Gönderen Konu: Karadenizin Baskenti Trabzon  (Okunma sayısı 6665 defa)

0 Üye ve 1 Ziyaretçi konuyu incelemekte.

Çevrimdışı ehlitetkiyk

  • Yeni üye
  • *
  • İleti: 23
Karadenizin Baskenti Trabzon
« : 04 Şubat 2013, 00:33:01 »

Trabzon genel tarihi ,    deyimler -- bilmeceler
Trabzon gerçeğine bir dalış yaparak, hem Trabzon'la hem de kendimizle ilgili çok şey öğrenebiliriz.
Türkiye aslında kendini tanımıyor. Herkes kulaktan dolma birtakım sözlerle veya kafasına nasıl girdiği belli olmayan önyargılarla hareket ediyor. Oysa herkes kendini, topraklarının geçmişini, buradaki kültürel yapıyı tanısa, hem bugününü hem de geleceğini daha iyi anlayacak.

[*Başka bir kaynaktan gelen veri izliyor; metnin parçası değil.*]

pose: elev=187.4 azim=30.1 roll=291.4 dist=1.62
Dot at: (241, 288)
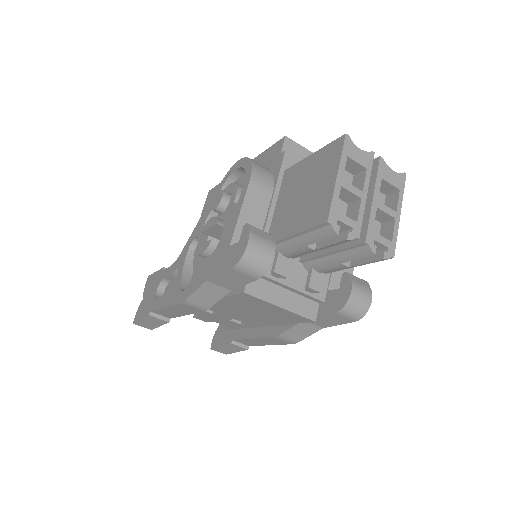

Üstelik zamanın nasıl akıp gittiğini, her şeyin ne kadar kolay değişime uğradığını, geçmişle gelecek arasındaki ince geçişin nasıl pamuk ipliğine bağlı olduğunu görecek, belki de geçmişten ders alarak, geleceğini ona göre kuracak.
Bugün birisine Trabzon ile ilgili bir şey sorsanız, çok az şey bilir. Trabzon denince akla ilk gelen hamsi, fıkra, kemençedir. Hamsi, fıkra, kemençe gerçekten de Trabzon kültürünün çok önemli bir parçasıdır. Ancak Trabzon gerçeği bu boyutun çok ötesindedir. Üstelik bu boyutu çoğu Trabzonlu da bilmez. Oysa Trabzon'un kuruluşu İstanbul ve Roma kadar eski, kimine göre daha da eskidir. Böylesine köklü tarihi olan bir kenti tanımamak büyük bir kayıptır.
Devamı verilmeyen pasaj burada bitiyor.